Just installed my APR Intake and I'm very impressed with the product. However, I am kind of disappointed with the fitment. It doesn't seem to sit flush and I had to adjust it several times. Also, there is no place for me to bolt the intake to the car and I had to zip tie it down. I am worried that it will 'bounce' around in the engine bay. I cannot seem to find a way to really bolt it down either. I may try and adjust it more this weekend.


----------



## Chimera (Jul 6, 2002)

Any noticeable performance gains? How's the sound?


----------



## fundulz (Jul 9, 2012)

Chimera said:


> Any noticeable performance gains? How's the sound?


I notice, only slightly a noise difference. I can hear a little more of the turbo but not as much as I had thought. Will have to take it out this weekend to see if I feel a difference in power. So far (highway) driving I don't notice much of a difference.


----------



## sevenVT (Aug 18, 2004)

fundulz said:


> I notice, only slightly a noise difference. I can hear a little more of the turbo but not as much as I had thought. Will have to take it out this weekend to see if I feel a difference in power. So far (highway) driving I don't notice much of a difference.


IMHO This is such a hard thing to do, for more than a decade of CAI threads on different VAG cars only the most modified of cars seem to show any real world performance benefit from a new intake. 

There's always whisperings of maybe increased throttle response and turbo noise, but without a larger turbo the original intake was most likely getting the job done, and unless you are opening the throat of the entire system from front to back, the bottle neck will be the turbo first... and every subsequent piece afterwards. 

As much as the pretty new piece of carbon under your hood may add to the SOP dyno effect, I think on average its performance gains are about as much as a new stereo and a few stickers add. 

Audi would have to be intentionally starving the turbo for air to gain anything truly noticeable from a new intake alone. 

I'm not saying don't do it... but definitely don't expect anything as far as real world application aside from noise and a lighter wallet. (Especially if the CAI is still in the stock location which is what APR designs for.)


----------



## fundulz (Jul 9, 2012)

Here's how it looks plus being zip tied.


----------



## araemo (Dec 9, 2012)

fundulz said:


> Here's how it looks plus being zip tied.
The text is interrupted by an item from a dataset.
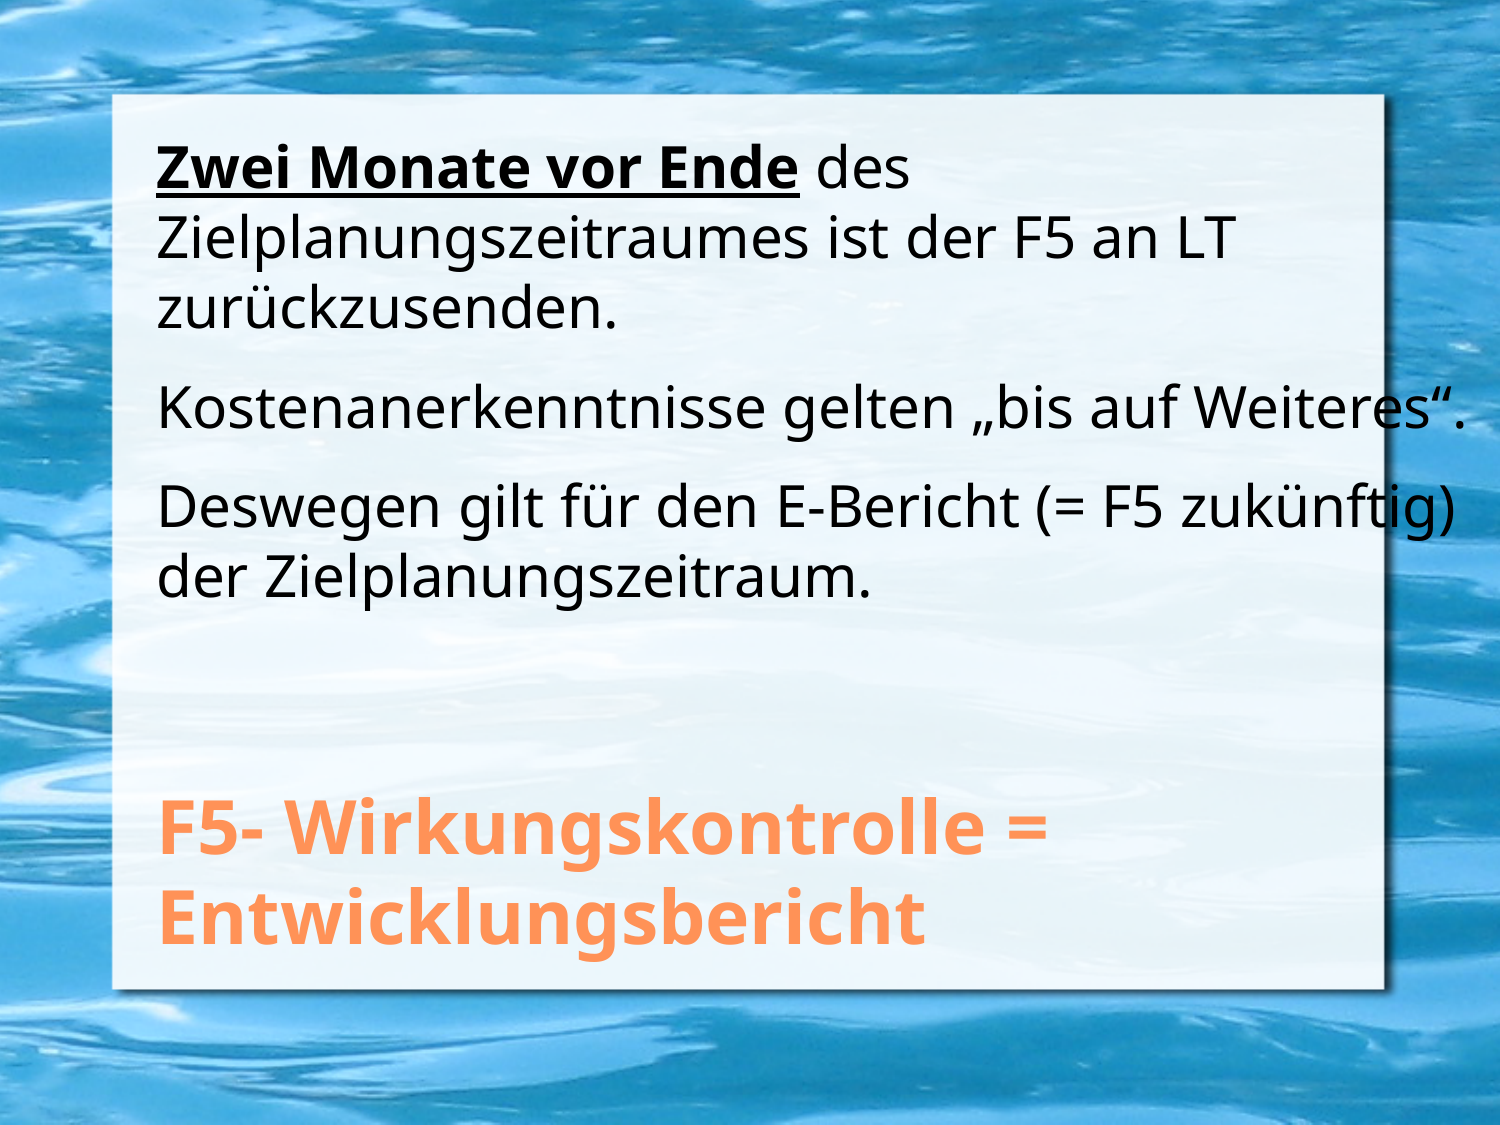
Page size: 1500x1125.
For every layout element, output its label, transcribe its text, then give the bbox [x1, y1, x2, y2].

title F5- Wirkungskontrolle = Entwicklungsbericht [141, 772, 1485, 945]
picture [0, 0, 1500, 1125]
list Zwei Monate vor Ende des Zielplanungszeitraumes ist der F5 an LT zurückzusenden. Kostenanerkenntnisse gelten „bis auf Weiteres“. Deswegen gilt für den E-Bericht (= F5 zukünftig) der Zielplanungszeitraum. [141, 23, 1485, 711]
Why does it look like the plastic is broken there? I mean, it looks like there's a screw hole there in the intake, like they expected to have something to bolt it to?


----------



## fundulz (Jul 9, 2012)

It was a small piece. The intake is suppose to slip underneathe it but the intake portion is so thick that it broke. Also, the holes didn't line up for me to even try and bolt it on.


----------



## [email protected] (Sep 28, 2005)

I think the only issue here, is that the plastic tab on the radiator support got broken during install. 
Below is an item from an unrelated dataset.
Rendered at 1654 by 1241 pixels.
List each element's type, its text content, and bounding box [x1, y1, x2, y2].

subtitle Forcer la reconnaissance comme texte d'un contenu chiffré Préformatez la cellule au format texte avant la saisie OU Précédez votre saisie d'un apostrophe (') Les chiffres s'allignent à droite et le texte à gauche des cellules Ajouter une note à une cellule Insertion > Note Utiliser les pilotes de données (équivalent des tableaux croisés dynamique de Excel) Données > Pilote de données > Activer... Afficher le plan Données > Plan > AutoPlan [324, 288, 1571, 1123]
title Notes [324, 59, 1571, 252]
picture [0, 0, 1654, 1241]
The intake should just be pushed into that tab, then held by the plastic clip on the other side - there is also a rubber grommet on the bottom of the intake for the factory location as well. On the A3 and S3 nothing gets screwed in, the bolt hole is for fitment on the GTI..

It seems like its floating a bit when you install it, but it cant go anywhere.


----------



## araemo (Dec 9, 2012)

sevenVT said:


> I'm not saying don't do it... but definitely don't expect anything as far as real world application aside from noise and a lighter wallet. (Especially if the CAI is still in the stock location which is what APR designs for.)


If your car is otherwise stock.. The above is all correct. If you're tuned, it depends on the tune. On the gen 1 ea888, APR stage 1 tune could get slightly better gains with an upgraded CAI. But without a tune that accounts for it, there were no measurable gains.

The stock intake is already a pretty good CAI, and the stock engine software is designed with that intake in mind.


----------



## [email protected] (Jul 29, 2008)

[email protected] said:


> I think the only issue here, is that the plastic tab on the radiator support got broken during install.
> 
> The intake should just be pushed into that tab, then held by the plastic clip on the other side - there is also a rubber grommet on the bottom of the intake for the factory location as well. On the A3 and S3 nothing gets screwed in, the bolt hole is for fitment on the GTI..
> 
> It seems like its floating a bit when you install it, but it cant go anywhere.


Joe, 

I think you're correct. The intake should slip into place but in this image, it's clear the factory mounting tab has broken off. Because of that, it's preventing a clean install as intended.


----------



## JGreen76 (Aug 25, 2012)

Mine arrives tomorrow. I have confidence in APR product's fit,finish, and function.


----------